The Legal Services Board (LSB) will today formally recommend to the Lord Chancellor that will-writing – but not estate administration – should be regulated legal work.
The late u-turn on estate administration, which the LSB had initially intended to include, has already been . Instead it is to encourage self-regulation.
If the bid to make will-writing a reserved legal activity is successful – the Lord Chancellor has 90 days to make his decision – then the new regime should come into force in April 2015.
LSB chief executive Chris Kenny said in a briefing yesterday that he was “not going to take bets on that one way or the other” on whether the government will back the move.
The LSB said there is “comprehensive evidence” that the will-writing market is working contrary to the statutory objectives laid out in the Legal Services Act and “to the detriment of consumers and providers alike”.
It said making the work regulated would give consumers better protection – including access to the Legal Ombudsman – and increase competition by creating a level playing field between solicitors and new providers.
By contrast, the LSB concluded that the risks in estate administration did not justify the cost of regulation.
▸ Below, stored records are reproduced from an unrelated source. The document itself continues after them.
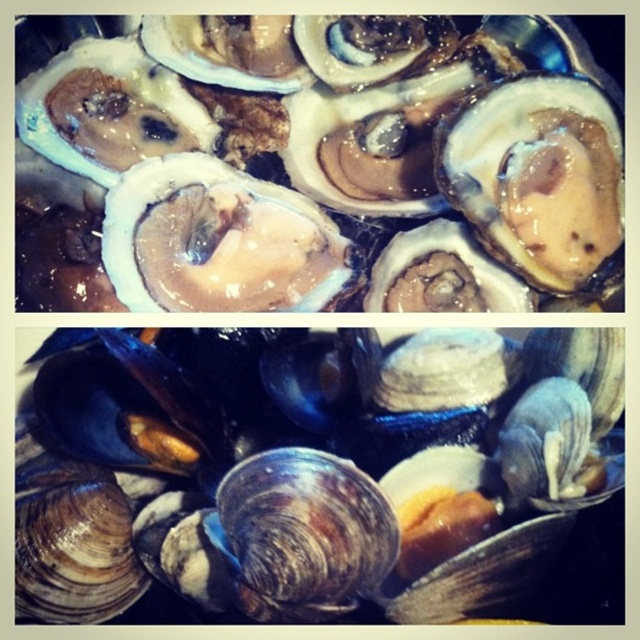
Question: Where is shiny white oyster at center located in relation to shiny brown shellfish at center in the image?

Choices:
 (A) right
 (B) left

Answer: (B)

Question: Which point is farther to the camera?

Choices:
 (A) shiny white oyster at center
 (B) shiny brown shellfish at center

Answer: (A)

Question: Can you confirm if shiny white oyster at center is bigger than shiny brown shellfish at center?

Choices:
 (A) yes
 (B) no

Answer: (A)

Question: Does shiny white oyster at center appear over shiny brown shellfish at center?

Choices:
 (A) yes
 (B) no

Answer: (A)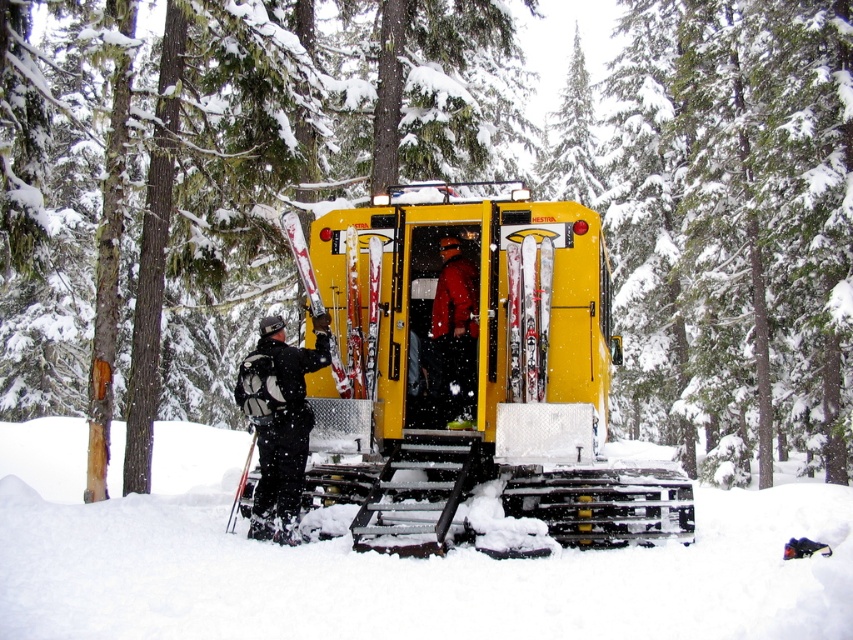
Which is behind, point (415, 260) or point (276, 349)?

The point (415, 260) is more distant.

Identify the location of matte yellow bus at center. This screenshot has height=640, width=853. (474, 365).

This screenshot has height=640, width=853. I want to click on matte yellow bus at center, so click(474, 365).

Find the location of a particular element. The height and width of the screenshot is (640, 853). matte yellow bus at center is located at coordinates (474, 365).

Who is taller, white fluffy snow at lower center or red matte jacket at center?

white fluffy snow at lower center is taller.

Which is in front, point (171, 576) or point (468, 266)?

Point (171, 576) is more forward.

Does point (204, 449) come behind point (462, 346)?

Yes, it is.

The height and width of the screenshot is (640, 853). I want to click on white fluffy snow at lower center, so [x=383, y=563].

Which is behind, point (152, 504) or point (306, 452)?

The point (152, 504) is behind.

Between white fluffy snow at lower center and black matte snowboard at left, which one has more height?

Standing taller between the two is white fluffy snow at lower center.

The width and height of the screenshot is (853, 640). What do you see at coordinates (383, 563) in the screenshot?
I see `white fluffy snow at lower center` at bounding box center [383, 563].

The image size is (853, 640). I want to click on white fluffy snow at lower center, so click(383, 563).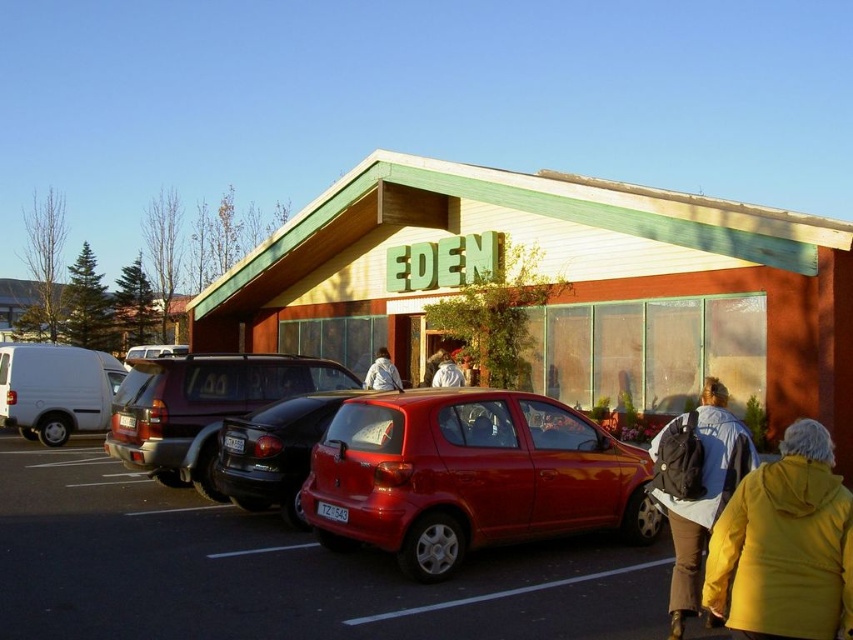
Who is positioned more to the right, wooden siding building at center or white matte van at left?

From the viewer's perspective, wooden siding building at center appears more on the right side.

Which is behind, point (383, 188) or point (61, 408)?

The point (383, 188) is behind.

Locate an element on the screen. Image resolution: width=853 pixels, height=640 pixels. wooden siding building at center is located at coordinates (566, 289).

Describe the element at coordinates (202, 406) in the screenshot. I see `matte black suv at center` at that location.

You are a GUI agent. You are given a task and a screenshot of the screen. Output one action in this format:
    pyautogui.click(x=<x>, y=<y>)
    Task: Click on the matte black suv at center
    
    Given the screenshot: What is the action you would take?
    pyautogui.click(x=202, y=406)

Does white cotton jacket at center appear under black rubber line at lower center?

No.

Who is more forward, (x=440, y=364) or (x=280, y=545)?

Point (x=280, y=545) is in front.

Find the location of `white cotton jacket at center`. white cotton jacket at center is located at coordinates (445, 371).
The evidence “does not compellingly demonstrate systemic fraudulent or dishonest practices or other problems causing significant consumer detriment within the unregulated sector”. It argued that regulation would not be able to tackle what is essentially a criminal issue.
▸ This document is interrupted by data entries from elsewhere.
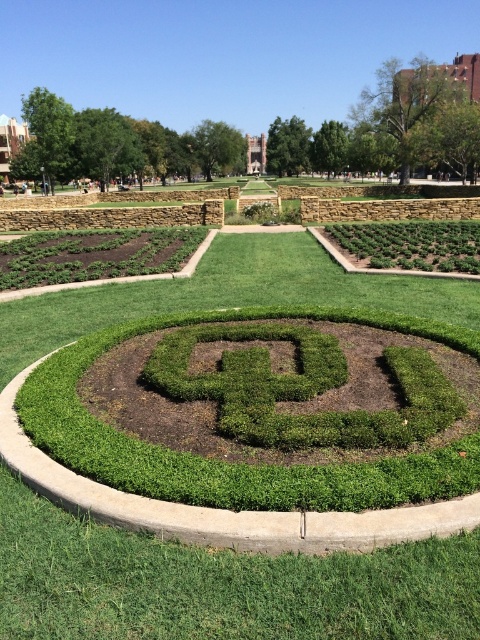
Is green grass at center smaller than green leafy hedge at right?

Incorrect, green grass at center is not smaller in size than green leafy hedge at right.

This screenshot has width=480, height=640. Describe the element at coordinates (218, 586) in the screenshot. I see `green grass at center` at that location.

Is point (422, 545) more distant than point (475, 236)?

That is False.

Find the location of a particular element. This screenshot has width=480, height=640. green grass at center is located at coordinates (218, 586).

In the scene shown: Does green grass at center have a smaller size compared to green shrubbery at lower left?

No.

Which is more to the right, green grass at center or green shrubbery at lower left?

Positioned to the right is green grass at center.

The height and width of the screenshot is (640, 480). Describe the element at coordinates (218, 586) in the screenshot. I see `green grass at center` at that location.

Where is `green grass at center`? The height and width of the screenshot is (640, 480). green grass at center is located at coordinates (218, 586).

Is point (171, 262) farther from camera compared to point (419, 268)?

Yes, point (171, 262) is behind point (419, 268).

Who is more distant from viewer, (x=148, y=268) or (x=411, y=262)?

Positioned behind is point (x=148, y=268).

Locate an element on the screen. This screenshot has width=480, height=640. green shrubbery at lower left is located at coordinates (92, 256).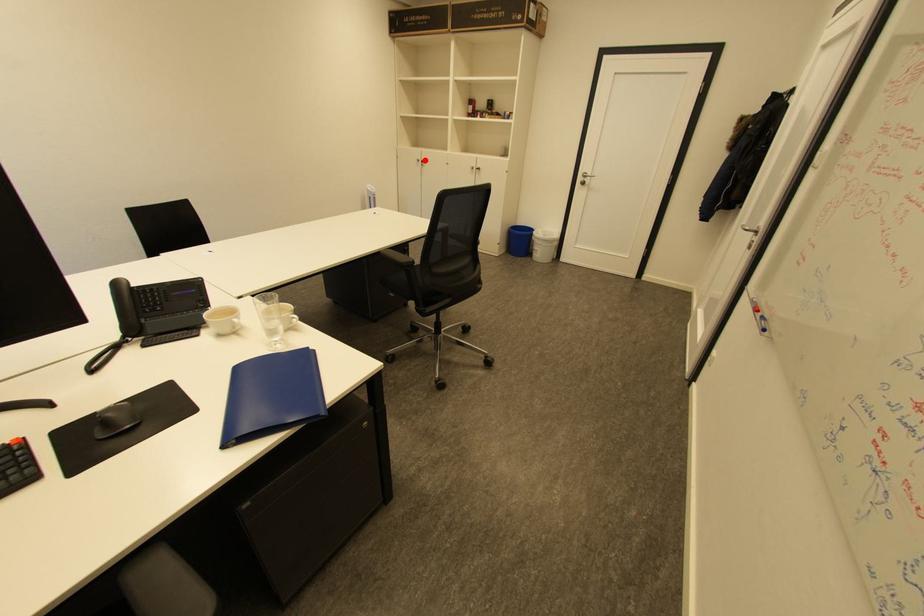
Further, the market share held by unregulated estate administration providers “appears to be small” – Mr Kenny said it was 4-5%, compared to 14-15% in will-writing – while the regulation of will-writing would help reduce this share even further.
Instead the LSB is recommending that major providers work together to produce voluntary schemes to promote standards and provide minimum protections for consumers, possibly supported by the Legal Ombudsman using its powers to create a voluntary jurisdiction for access to its service. The LSB will also facilitate work to improve the information available to consumers.
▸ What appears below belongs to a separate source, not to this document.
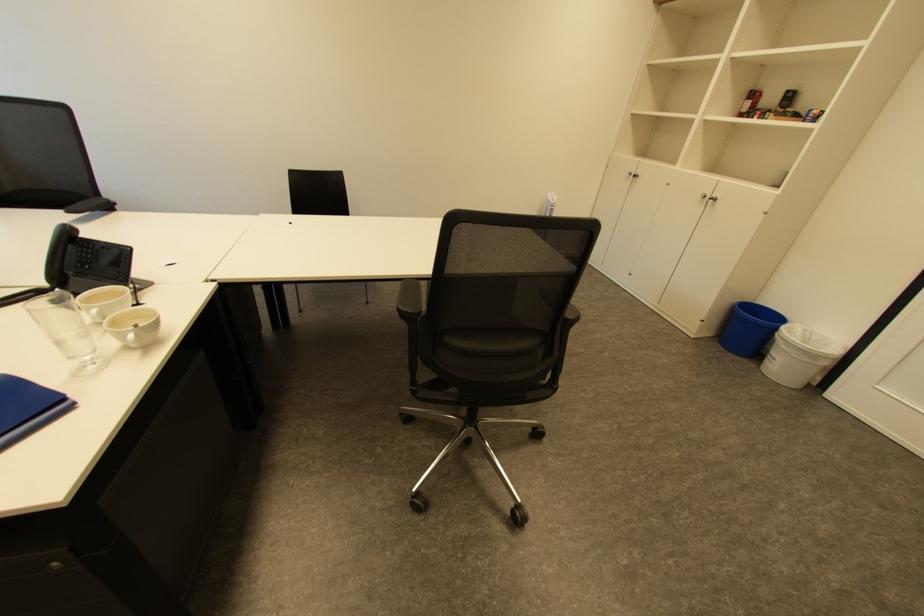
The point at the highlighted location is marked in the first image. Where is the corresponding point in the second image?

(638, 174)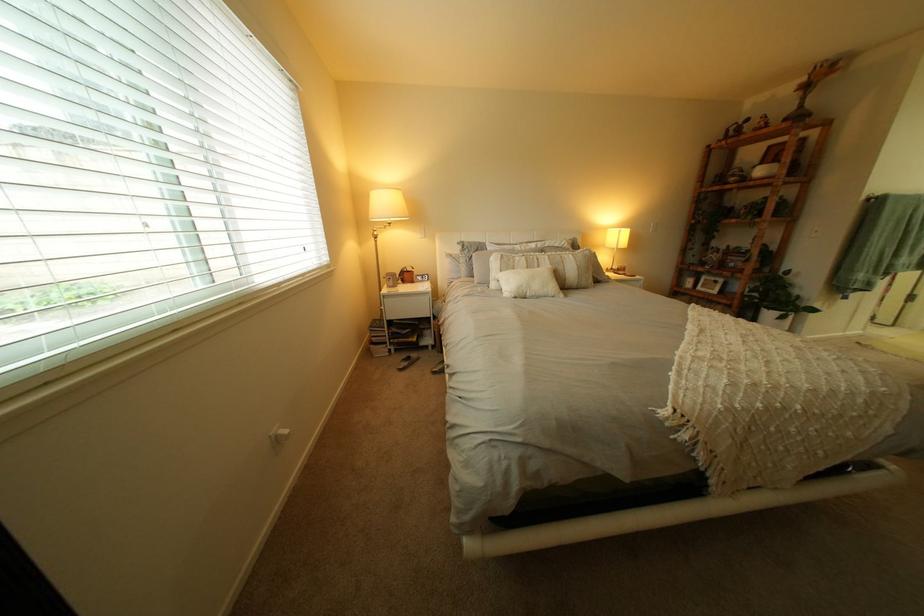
All regulators that want to regulate will-writers will have to apply to be designated by the LSB, and will have to show their proposed regime deals with the particular risks of the sector. Mr Kenny confirmed that the Solicitors Regulation Authority (SRA) will not be passported through this.
As well as the SRA, the Council for Licensed Conveyancers, ILEX Professional Standards and the Institute of Professional Willwriters are likely to seek designation, and there are several other bodies – such as the Institute of Chartered Accountants in England and Wales – that might as well.
LSB chairman David Edmonds said: “This is the first time we have made a recommendation to bring new legal activities within the regulatory scope of the Act. It is not a step we take lightly. The board believes new regulation is a proportionate response in the light of a compelling case underpinned by appropriate evidence.”